お知らせ
2025年10月06日
乳房炎原因菌(大腸菌および黄色ブドウ球菌)の乳頭消毒に使用される消毒剤に対する感受性
Susceptibility of mastitis-causing pathogens (Escherichia coli and Staphylococcus aureus) to disinfectants used as teat dipping
Damasceno MD, Gonçalves MS, Pinto da Silva BH, Carneiro GB, Reis AG, Pereira BR, Borges Costa ACT, de Sousa Bueno Filho JS, Dorneles EMS, de Sá Guimarães A
Vet Microbiol. 309, 110678. 2025.
doi: 10.1016/vetmic.2025.110678.
乳房炎は酪農業における最も重要な疾病の一つであり、中でも大腸菌と黄色ブドウ球菌(Staphylococcus aureus)は乳房炎の原因菌として比較的よく分離されます。乳房炎の予防を目的として、搾乳前後に消毒剤による乳頭消毒が行われますが、継続的な消毒薬の曝露は薬剤耐性株の出現に寄与する可能性があります。そこで本研究では、乳房炎の原因となる大腸菌52株およびS. aureus 400株の乳頭消毒用消毒剤に対する感受性を評価することを目的として実施しました。解析を行った消毒剤はクロルヘキシジン、過酸化水素、ヨウ素、乳酸、4級アンモニウム化合物、次亜塩素酸ナトリウムです。感受性試験は、微量液体希釈法により実施し、最小阻止濃度(MIC)を測定しました。
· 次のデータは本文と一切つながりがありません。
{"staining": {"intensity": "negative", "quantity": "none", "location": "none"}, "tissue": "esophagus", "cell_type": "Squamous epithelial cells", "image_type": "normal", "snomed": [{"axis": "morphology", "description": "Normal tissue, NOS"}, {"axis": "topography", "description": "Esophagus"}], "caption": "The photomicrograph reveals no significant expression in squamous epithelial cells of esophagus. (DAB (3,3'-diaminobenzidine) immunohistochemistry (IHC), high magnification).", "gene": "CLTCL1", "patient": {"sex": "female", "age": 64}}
すべての大腸菌およびS. aureusは、現場で使用される濃度よりも低い濃度のクロルヘキシジン、過酸化水素、ヨウ素、乳酸、4級アンモニウム化合物で発育が抑制されました(表1、図1)。次亜塩素酸ナトリウムに関しては、大腸菌の81%(42/52)が乳頭消毒に推奨される濃度では感性を示さず、S. aureusの35%(138/400)はMICが推奨される濃度以上で耐性でした。分離年ごとにMIC値をプロットしたところ、いくつかの消毒剤に関してはMIC値が増加する傾向が認められ、最近の分離株ほど多くの消毒剤に対して耐性傾向を示しました(図2. 3)。特にS. aureusにおいて、乳酸と次亜塩素酸ナトリウムに対しては耐性傾向を示した。
以上の結果は、酪農現場での消毒剤への継続的曝露が、感受性の低い株の選択につながる可能性を強く示しています。消毒薬の使用に当たっては用法・用量を遵守するとともに、抗菌薬耐性だけでなく消毒剤に対する感受性のモニタリングにより適正な消毒薬を選択する重要性を示す結果となった。